In March I was there for Alloa v Falkirk. My dad’s two Scottish clubs, both now in the Championship. Alloa were on a bad run, Falkirk pushing for promotion. Alloa won 3-0. It was the game that kept them up. And I met Lawrie, a guy around my age whose dad grew up five doors up from the White boys in Links Street, Musselburgh. He’d brought along an older cousin who had vague memories of John, Eddie and Tommy.
I’m just chatting away to him at the bar and I say: “What do you do for a living?”
He gives me a strange look and says: “I knew this was going to come up and I’ve been dreading telling you. Basically I fit lightning conductors.”
I was going to end this article there, suddenly, which I guess is a bit like Dad’s life. But it would be a shame to leave it like that. John White was part of the golden generation of Scotland players, and part of the best midfield of the 20th century. He cost Spurs £20,000 from Falkirk in 1959, and you have to wonder what he’d be valued at this summer if Real came calling for him to join Luka Modric and Gareth Bale. Would I have liked him as a modern player? Wouldn’t everybody? I’m massively biased, of course, but I don’t even think of him as modern. He’s timeless – a Cruyff, a Best, a Pele, the one you build a side around, not a component but a complete original, unrepeatable, irreplaceable. There should be a White in that pantheon but there isn’t because he was stolen, just turned 27, on the brink of reaching his prime.
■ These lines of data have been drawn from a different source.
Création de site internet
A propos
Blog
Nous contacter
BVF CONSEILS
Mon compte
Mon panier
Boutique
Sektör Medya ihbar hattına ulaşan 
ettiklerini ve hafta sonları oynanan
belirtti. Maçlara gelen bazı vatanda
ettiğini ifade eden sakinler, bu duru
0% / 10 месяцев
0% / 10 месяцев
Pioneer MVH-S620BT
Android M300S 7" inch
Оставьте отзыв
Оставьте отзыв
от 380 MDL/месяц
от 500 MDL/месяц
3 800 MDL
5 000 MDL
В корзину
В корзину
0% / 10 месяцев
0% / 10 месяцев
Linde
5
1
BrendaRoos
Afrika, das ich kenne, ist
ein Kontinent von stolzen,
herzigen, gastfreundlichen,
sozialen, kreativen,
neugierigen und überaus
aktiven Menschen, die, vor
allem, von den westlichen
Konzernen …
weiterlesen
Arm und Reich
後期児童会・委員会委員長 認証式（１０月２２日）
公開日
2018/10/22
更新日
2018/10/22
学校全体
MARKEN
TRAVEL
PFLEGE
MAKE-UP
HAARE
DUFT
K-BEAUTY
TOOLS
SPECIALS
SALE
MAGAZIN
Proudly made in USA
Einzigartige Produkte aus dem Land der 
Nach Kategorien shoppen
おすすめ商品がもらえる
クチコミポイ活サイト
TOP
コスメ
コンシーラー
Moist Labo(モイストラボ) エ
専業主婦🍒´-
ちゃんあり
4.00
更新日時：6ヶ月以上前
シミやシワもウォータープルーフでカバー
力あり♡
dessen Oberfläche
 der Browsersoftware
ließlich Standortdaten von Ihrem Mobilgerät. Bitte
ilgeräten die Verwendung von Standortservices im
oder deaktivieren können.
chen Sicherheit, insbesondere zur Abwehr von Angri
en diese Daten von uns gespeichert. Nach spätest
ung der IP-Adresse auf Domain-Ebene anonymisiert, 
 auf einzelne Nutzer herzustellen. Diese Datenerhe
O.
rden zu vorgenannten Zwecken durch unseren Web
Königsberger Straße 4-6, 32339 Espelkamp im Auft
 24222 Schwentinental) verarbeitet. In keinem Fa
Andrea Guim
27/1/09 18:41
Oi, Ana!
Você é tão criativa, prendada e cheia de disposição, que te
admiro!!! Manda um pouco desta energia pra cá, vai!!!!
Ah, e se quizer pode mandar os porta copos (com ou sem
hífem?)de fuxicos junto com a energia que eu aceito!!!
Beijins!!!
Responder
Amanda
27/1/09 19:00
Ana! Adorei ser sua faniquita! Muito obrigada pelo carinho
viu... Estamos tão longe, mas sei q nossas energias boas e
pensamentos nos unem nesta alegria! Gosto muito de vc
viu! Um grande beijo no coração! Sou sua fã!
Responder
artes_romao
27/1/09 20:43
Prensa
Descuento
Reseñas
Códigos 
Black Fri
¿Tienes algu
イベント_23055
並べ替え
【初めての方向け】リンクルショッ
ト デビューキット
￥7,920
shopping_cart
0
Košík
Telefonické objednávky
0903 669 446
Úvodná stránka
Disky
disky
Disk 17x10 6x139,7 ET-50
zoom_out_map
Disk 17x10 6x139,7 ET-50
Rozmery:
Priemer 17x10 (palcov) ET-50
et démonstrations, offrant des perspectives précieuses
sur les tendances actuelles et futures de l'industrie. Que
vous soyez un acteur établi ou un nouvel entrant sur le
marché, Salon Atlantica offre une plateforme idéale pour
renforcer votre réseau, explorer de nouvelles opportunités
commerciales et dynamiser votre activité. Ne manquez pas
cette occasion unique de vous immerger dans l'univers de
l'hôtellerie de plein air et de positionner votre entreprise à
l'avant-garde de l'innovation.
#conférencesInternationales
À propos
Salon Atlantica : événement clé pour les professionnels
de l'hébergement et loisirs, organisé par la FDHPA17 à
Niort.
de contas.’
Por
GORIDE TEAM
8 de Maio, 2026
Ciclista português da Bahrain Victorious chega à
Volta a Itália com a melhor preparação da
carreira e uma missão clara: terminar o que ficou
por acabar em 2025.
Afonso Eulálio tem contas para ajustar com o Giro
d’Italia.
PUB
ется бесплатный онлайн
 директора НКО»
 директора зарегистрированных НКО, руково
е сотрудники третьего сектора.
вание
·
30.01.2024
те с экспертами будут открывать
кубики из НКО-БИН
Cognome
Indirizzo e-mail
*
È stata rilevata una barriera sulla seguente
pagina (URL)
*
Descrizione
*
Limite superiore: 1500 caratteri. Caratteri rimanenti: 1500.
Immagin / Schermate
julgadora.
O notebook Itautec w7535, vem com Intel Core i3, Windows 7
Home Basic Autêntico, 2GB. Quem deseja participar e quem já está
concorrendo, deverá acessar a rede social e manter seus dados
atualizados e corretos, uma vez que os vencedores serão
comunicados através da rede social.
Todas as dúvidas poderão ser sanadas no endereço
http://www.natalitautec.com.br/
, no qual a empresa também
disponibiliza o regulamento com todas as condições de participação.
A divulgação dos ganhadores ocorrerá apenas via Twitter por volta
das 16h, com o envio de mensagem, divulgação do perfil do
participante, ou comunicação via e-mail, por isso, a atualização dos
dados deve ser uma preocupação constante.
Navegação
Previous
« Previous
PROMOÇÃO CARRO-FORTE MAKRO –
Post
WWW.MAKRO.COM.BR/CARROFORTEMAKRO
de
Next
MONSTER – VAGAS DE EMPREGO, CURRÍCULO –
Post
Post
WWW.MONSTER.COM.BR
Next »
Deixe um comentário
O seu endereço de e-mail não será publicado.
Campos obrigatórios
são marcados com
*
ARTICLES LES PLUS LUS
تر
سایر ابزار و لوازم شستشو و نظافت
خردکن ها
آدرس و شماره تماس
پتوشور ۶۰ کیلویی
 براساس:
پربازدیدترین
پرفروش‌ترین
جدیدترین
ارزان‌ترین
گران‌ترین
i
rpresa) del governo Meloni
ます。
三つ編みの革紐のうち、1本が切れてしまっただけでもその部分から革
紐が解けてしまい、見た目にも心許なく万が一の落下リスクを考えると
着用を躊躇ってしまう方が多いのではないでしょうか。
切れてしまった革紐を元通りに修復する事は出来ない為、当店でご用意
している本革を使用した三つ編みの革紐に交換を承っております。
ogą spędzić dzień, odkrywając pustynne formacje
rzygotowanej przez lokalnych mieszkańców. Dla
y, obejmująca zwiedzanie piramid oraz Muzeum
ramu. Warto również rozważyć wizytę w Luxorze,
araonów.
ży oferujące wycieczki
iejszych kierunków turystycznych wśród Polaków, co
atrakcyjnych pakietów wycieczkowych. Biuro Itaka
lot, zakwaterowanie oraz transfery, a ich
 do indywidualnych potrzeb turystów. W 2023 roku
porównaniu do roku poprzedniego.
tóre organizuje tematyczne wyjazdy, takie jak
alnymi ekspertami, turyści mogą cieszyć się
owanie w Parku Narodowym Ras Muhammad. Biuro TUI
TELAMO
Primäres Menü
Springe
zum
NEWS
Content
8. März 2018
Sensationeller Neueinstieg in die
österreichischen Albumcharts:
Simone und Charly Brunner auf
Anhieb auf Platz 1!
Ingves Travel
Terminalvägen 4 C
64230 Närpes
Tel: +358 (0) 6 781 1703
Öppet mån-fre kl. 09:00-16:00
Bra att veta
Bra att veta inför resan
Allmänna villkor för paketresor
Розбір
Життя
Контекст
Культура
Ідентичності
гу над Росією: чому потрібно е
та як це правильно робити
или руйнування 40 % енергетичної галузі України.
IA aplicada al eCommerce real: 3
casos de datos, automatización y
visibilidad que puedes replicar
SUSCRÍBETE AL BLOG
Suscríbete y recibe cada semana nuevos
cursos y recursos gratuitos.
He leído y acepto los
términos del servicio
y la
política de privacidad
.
It’s easy to put a dead person on a pedestal, just to console yourself for their being dead, but 50 years on my dad remains held in such high esteem that when his name comes up grown men and women still get a wistful look in their eye. And when his image is shown on the White Hart Lane Jumbotron 35,000 people, most of whom weren’t born when he played, stand up and cheer John White, the Ghost, to the skies.
n This article was co-authored by sports journalist Julie Welch.